Most drivers can't help but notice the powdery glow of Ford's exclusive paint on the new 2008 Ford Escape Hybrid-an eye-catching shade dubbed Light Ice Blue Metallic. Like the gleaming "HYBRID" badge on the SUV's rear, it sets apart both vehicle and driver in a sea of gas-guzzling, still-standing traffic.
For a summer road trip, there's no better option than a small SUV like the Escape, offering up a sweetly sustainable perk: the effortless jump from 100 percent electric power to 100 percent gasoline power-or a balance of both-to produce the most efficient and powerful driving results.
Whisper quiet upon start up, the Escape Hybrid runs on pure electric power at speeds up to 25 MPH, managing to garner 80 percent better fuel economy than its conventional twin in city driving. (That's 500 miles per tank of gas if you're not cruising highways.) The vehicle, rated at new 2008 EPA guidelines, is estimated to earn 34/30 (city/highway) MPG, a 14 percent improvement from the 2007 Escape Hybrid.

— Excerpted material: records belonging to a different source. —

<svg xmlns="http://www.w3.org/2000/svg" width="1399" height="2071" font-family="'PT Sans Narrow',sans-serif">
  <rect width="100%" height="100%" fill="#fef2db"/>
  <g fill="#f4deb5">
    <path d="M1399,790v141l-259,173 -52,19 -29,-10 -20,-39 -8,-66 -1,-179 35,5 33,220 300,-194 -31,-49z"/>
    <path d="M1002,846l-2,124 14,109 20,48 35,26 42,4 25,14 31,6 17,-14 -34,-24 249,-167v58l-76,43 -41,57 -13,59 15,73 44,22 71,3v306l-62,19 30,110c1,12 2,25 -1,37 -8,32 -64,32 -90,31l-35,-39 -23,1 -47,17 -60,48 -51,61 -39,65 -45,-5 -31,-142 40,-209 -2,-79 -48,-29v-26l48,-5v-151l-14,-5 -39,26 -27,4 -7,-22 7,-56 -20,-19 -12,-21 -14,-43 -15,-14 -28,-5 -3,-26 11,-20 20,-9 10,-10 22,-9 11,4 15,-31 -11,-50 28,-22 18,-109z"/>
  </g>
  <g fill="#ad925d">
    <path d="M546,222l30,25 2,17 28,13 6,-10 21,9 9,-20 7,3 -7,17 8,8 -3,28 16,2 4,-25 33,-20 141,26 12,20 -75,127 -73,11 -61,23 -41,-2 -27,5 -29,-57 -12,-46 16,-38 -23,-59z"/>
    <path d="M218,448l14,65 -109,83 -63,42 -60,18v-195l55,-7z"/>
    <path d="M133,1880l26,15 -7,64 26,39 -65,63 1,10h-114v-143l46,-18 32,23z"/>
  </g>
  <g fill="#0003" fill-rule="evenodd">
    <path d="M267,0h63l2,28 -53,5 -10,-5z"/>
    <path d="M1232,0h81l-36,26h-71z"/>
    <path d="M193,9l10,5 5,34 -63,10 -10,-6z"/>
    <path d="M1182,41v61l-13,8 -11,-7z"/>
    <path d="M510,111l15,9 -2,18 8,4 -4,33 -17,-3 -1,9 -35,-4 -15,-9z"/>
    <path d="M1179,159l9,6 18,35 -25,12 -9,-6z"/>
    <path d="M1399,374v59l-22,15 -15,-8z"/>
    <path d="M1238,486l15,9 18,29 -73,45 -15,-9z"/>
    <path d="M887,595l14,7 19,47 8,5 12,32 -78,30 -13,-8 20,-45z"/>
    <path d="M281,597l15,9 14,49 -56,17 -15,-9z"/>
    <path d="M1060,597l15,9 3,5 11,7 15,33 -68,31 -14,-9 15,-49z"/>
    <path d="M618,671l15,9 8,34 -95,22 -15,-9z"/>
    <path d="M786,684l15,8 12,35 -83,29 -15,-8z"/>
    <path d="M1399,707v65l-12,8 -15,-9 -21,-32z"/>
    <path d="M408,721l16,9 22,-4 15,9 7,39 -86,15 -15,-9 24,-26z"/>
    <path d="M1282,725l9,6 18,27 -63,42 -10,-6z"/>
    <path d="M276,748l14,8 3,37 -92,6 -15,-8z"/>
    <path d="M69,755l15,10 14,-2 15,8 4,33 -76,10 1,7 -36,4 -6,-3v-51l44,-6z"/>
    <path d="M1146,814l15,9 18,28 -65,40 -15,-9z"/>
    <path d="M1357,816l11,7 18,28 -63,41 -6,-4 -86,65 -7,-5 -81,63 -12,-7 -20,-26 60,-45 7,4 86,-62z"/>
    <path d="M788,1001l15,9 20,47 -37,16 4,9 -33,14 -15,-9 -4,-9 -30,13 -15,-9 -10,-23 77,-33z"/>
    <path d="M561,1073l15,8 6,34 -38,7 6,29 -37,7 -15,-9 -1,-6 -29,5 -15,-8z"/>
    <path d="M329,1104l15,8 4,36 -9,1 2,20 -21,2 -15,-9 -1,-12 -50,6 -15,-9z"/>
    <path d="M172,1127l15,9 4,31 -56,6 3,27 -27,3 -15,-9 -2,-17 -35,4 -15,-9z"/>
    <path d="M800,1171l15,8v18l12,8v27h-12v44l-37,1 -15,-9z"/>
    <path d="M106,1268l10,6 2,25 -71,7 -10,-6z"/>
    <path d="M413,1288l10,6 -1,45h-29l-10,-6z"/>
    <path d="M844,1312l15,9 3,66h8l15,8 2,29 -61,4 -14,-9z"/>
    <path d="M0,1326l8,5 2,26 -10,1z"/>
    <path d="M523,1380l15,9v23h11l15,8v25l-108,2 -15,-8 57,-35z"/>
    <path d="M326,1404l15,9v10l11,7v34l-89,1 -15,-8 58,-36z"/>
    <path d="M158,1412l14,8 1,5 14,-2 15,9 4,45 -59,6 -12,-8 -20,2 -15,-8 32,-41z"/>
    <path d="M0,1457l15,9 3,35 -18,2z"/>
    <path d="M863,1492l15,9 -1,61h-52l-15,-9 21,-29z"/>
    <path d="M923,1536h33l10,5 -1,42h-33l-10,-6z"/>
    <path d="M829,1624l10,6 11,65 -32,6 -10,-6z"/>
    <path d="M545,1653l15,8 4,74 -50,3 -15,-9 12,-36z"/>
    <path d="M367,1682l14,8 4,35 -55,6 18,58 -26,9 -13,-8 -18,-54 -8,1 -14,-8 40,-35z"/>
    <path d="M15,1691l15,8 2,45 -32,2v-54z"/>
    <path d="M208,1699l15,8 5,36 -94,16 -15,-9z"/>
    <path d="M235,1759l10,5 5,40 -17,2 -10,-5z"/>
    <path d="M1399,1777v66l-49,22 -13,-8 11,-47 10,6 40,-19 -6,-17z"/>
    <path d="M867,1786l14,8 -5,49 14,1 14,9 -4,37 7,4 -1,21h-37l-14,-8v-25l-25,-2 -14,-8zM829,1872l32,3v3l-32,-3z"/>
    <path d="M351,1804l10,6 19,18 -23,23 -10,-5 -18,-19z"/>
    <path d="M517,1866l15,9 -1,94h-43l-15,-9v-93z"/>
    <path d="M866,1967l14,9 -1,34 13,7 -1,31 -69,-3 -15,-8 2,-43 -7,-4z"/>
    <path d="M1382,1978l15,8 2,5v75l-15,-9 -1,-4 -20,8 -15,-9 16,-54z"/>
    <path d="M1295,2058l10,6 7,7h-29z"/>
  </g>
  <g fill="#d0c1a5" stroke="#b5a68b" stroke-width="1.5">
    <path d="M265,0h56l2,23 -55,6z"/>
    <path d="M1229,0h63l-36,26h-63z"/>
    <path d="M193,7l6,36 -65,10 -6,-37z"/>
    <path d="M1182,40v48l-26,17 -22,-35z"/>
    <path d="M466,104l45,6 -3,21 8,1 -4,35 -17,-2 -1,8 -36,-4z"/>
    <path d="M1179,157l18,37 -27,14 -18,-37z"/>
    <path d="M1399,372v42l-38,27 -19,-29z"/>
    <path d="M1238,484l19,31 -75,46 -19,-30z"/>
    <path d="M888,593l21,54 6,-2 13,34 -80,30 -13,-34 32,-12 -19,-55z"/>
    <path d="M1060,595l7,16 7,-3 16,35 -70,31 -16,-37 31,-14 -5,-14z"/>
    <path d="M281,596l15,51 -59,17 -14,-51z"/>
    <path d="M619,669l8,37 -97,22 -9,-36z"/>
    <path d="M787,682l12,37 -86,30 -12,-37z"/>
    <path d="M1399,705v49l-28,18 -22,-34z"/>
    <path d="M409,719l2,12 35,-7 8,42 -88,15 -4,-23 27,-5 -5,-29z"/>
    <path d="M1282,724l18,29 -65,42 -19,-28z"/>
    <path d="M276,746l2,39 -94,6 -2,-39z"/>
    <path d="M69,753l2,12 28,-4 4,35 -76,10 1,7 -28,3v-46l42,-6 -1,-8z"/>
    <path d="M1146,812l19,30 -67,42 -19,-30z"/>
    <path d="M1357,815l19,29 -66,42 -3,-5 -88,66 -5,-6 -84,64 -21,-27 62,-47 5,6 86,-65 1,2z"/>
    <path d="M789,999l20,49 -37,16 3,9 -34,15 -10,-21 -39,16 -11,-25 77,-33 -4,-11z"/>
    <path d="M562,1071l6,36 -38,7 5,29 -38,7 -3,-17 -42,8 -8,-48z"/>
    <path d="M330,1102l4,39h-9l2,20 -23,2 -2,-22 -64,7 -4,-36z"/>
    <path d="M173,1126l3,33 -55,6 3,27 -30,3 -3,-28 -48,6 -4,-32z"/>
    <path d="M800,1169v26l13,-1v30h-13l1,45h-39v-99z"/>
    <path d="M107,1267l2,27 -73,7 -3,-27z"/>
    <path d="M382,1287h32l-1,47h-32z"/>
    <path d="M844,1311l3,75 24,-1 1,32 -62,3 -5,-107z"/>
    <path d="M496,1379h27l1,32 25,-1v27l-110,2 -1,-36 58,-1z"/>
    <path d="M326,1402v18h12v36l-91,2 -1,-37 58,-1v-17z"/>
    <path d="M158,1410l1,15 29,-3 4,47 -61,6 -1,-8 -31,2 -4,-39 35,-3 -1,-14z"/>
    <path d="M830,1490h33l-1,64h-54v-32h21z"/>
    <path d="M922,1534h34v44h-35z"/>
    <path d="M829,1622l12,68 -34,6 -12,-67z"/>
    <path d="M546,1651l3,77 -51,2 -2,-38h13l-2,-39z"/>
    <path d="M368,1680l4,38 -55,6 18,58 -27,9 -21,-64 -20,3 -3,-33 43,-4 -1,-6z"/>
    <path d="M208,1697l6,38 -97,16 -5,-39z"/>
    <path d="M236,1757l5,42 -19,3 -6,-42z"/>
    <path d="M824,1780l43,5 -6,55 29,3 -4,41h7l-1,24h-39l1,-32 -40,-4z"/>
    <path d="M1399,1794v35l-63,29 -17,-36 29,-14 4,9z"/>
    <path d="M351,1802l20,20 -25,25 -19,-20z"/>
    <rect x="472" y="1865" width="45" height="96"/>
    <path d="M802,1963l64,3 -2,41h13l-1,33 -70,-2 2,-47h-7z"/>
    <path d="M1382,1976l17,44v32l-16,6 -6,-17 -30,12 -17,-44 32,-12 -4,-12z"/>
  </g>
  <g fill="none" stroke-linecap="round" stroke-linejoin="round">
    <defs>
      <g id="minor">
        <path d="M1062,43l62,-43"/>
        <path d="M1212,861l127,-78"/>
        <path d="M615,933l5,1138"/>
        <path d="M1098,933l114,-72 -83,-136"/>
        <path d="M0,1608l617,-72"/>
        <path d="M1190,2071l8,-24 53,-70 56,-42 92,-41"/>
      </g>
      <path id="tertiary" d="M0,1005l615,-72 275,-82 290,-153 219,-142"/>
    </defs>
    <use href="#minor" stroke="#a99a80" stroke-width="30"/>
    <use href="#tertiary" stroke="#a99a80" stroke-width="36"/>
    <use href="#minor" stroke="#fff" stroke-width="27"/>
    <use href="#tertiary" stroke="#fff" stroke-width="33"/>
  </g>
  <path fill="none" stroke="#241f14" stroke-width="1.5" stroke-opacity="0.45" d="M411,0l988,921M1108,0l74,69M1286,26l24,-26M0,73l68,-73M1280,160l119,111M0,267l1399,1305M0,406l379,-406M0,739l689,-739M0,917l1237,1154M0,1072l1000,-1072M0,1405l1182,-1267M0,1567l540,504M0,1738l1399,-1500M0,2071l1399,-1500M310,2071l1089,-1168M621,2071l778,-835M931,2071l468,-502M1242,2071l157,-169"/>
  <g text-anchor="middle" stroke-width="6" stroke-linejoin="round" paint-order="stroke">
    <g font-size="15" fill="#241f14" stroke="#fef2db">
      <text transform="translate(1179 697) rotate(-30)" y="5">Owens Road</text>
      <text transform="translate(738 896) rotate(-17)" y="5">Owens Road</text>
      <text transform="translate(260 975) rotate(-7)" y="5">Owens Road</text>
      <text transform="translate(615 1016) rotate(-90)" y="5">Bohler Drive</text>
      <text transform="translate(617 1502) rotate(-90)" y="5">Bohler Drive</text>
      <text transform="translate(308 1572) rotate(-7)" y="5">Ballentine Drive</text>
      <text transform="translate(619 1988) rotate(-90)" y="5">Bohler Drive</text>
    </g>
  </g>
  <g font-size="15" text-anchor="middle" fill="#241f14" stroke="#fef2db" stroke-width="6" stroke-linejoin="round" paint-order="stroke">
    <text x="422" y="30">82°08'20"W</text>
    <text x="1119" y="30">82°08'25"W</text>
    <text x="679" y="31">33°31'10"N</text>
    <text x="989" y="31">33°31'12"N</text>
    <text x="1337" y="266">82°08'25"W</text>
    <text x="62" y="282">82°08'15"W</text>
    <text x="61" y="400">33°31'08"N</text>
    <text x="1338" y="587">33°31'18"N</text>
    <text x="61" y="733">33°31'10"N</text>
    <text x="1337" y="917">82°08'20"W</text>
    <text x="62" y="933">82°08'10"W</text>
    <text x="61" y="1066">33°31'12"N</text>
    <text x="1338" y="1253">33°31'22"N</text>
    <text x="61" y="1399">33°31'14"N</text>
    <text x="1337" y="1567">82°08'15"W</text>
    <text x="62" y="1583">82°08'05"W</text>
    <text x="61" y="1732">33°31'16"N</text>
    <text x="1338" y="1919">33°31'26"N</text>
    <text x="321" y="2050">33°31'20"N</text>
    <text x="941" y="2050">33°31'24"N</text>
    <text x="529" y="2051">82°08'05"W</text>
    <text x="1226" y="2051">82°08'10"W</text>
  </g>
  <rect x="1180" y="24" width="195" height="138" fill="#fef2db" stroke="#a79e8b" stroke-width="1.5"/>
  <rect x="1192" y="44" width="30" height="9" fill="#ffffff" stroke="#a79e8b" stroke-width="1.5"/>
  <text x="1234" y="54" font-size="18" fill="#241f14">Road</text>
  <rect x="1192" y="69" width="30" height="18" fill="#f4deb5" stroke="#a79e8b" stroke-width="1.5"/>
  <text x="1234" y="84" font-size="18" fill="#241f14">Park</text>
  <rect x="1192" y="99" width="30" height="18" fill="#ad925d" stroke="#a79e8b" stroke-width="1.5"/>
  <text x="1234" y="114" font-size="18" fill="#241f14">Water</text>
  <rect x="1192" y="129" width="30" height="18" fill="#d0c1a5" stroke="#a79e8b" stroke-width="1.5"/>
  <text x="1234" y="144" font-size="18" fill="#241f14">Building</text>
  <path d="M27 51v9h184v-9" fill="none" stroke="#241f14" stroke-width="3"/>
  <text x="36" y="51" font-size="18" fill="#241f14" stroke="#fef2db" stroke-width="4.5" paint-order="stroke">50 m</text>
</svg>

Not too long ago, I climbed into the freshened 2008 Escape Hybrid for a cross-state trek. Ruggedly reminiscent of the older sibs Explorer and Expedition, the new exterior design of the Escape Hybrid is a bit more grown up than years past. It also boasts four new and shiny metallic paint options, including the noted Light Ice Blue, Kiwi Green, Vista Blue and Black Pearl Slate. The interior? It's been upgraded as well. New this year are 100 percent recycled fabric seating fabrics, produced from post-industrial waste (think plastic intended for pop bottles and un-dyed polyester.)
Since the Escape is a SUV, and you're road tripping, cargo space and capability are major factors. With the second row (split 60/40) in upright position, passengers have access to nearly 28 cubic feet of space for stowing gear and goods.
But, you're wondering, how was the drive? It was good. Really. Ford claims that the hybrid's powertrain "provides 0-60 acceleration performance similar to the conventional Escape with a 200-horsepower V6 engine." They're not far off. The SUV doesn't lack power and it provides a smooth ride not unlike any other comparable small SUV. During my three-hour drive through torrential rains, I was both pleased and impressed by the hybrid.
Of course, the best way to discover if a hybrid is right for you is to test one yourself, and I think you'll be surprised by the performance of the Escape Hybrid. Car-buyers have plenty of options when building their hybrid, but most re-assuring, an 8-year/100,000-mile warranty on hybrid-related components. Still on the fence? The Complete Idiot's Guide to Hybrid & Alternative Fuel Vehicles by Jack Nerad (Alpha, 2007) details the pros and cons of purchasing green with plenty of unbiased explanation. It's worth checking out.